ВАША ЗАДАЧА:
Перепишите отрывок интервью от слов «Клеменс для Майка» до слов «на Вашем творчестве?», подставив «Санкт-Петербург» вместо «Ленинград».

ТЕКСТ ДЛЯ ЧТЕНИЯ:

□ □ □ □

Клеменс для Майка – совсем не читатель. Хотя Майк и обращается в рукописи к нему напрямую, но это своего рода  риторика, а иногда - внутренний диалог, как в тайном дневнике. Конечно, Майк не рассчитывал, что Клеменс эту рукопись прочтёт. И, как Вы сами видите, интрига не связана с тем – прочтёт ли Клеменс её или нет. Да, Клеменс передаёт рукопись к издателю – но по этому факту невозможно сделать вывод, что он «хороший читатель» – тем более, идеальный. Равно как и невозможно определить, как же всё-таки он относился к Майку. Клеменс остаётся непроницаемой (непостижимой) «вещью в себе» до конца.

 

Valentina Parisi. Вы утверждаете, что Ваше родное место – Ленинград, а точнее Ингерманландия. Вы могли бы объяснить это понятие для итальянских читателей? Каким образом это укоренение в многогранной самоидентификации сказывалось на Вашем творчестве?

□ □ □ □

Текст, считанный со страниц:
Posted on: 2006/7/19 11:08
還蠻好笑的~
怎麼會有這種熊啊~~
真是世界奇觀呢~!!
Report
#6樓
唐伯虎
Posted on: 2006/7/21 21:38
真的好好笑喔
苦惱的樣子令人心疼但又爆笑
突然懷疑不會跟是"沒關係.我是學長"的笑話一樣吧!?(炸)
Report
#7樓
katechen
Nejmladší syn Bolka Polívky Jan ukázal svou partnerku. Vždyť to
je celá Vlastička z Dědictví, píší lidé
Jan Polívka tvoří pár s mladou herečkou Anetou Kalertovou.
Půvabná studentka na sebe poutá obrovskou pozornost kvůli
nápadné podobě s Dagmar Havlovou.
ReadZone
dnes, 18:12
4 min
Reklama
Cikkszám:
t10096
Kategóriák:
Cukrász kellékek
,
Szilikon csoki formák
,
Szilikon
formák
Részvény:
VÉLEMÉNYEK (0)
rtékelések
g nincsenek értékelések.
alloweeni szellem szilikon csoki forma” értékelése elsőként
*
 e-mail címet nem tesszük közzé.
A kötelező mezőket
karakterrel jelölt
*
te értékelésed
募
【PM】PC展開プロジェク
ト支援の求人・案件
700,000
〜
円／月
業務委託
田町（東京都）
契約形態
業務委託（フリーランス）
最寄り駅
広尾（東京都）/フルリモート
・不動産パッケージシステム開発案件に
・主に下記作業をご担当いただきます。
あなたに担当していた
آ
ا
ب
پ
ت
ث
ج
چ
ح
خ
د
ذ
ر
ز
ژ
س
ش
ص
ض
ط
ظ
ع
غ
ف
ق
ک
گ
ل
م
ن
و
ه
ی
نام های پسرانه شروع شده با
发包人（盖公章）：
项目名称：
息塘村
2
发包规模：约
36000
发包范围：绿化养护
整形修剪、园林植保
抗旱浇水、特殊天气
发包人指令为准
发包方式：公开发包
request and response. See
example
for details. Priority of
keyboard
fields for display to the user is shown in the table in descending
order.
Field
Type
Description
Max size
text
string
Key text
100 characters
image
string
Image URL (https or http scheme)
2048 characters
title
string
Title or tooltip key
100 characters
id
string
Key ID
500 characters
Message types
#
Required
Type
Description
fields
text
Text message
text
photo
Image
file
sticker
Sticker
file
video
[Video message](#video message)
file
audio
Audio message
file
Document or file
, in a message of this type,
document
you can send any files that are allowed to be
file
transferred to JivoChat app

□ □ □ □

ОТВЕТ НА ЗАДАНИЕ:
Клеменс для Майка – совсем не читатель. Хотя Майк и обращается в рукописи к нему напрямую, но это своего рода  риторика, а иногда - внутренний диалог, как в тайном дневнике. Конечно, Майк не рассчитывал, что Клеменс эту рукопись прочтёт. И, как Вы сами видите, интрига не связана с тем – прочтёт ли Клеменс её или нет. Да, Клеменс передаёт рукопись к издателю – но по этому факту невозможно сделать вывод, что он «хороший читатель» – тем более, идеальный. Равно как и невозможно определить, как же всё-таки он относился к Майку. Клеменс остаётся непроницаемой (непостижимой) «вещью в себе» до конца.

 

Valentina Parisi. Вы утверждаете, что Ваше родное место – Санкт-Петербург, а точнее Ингерманландия. Вы могли бы объяснить это понятие для итальянских читателей? Каким образом это укоренение в многогранной самоидентификации сказывалось на Вашем творчестве?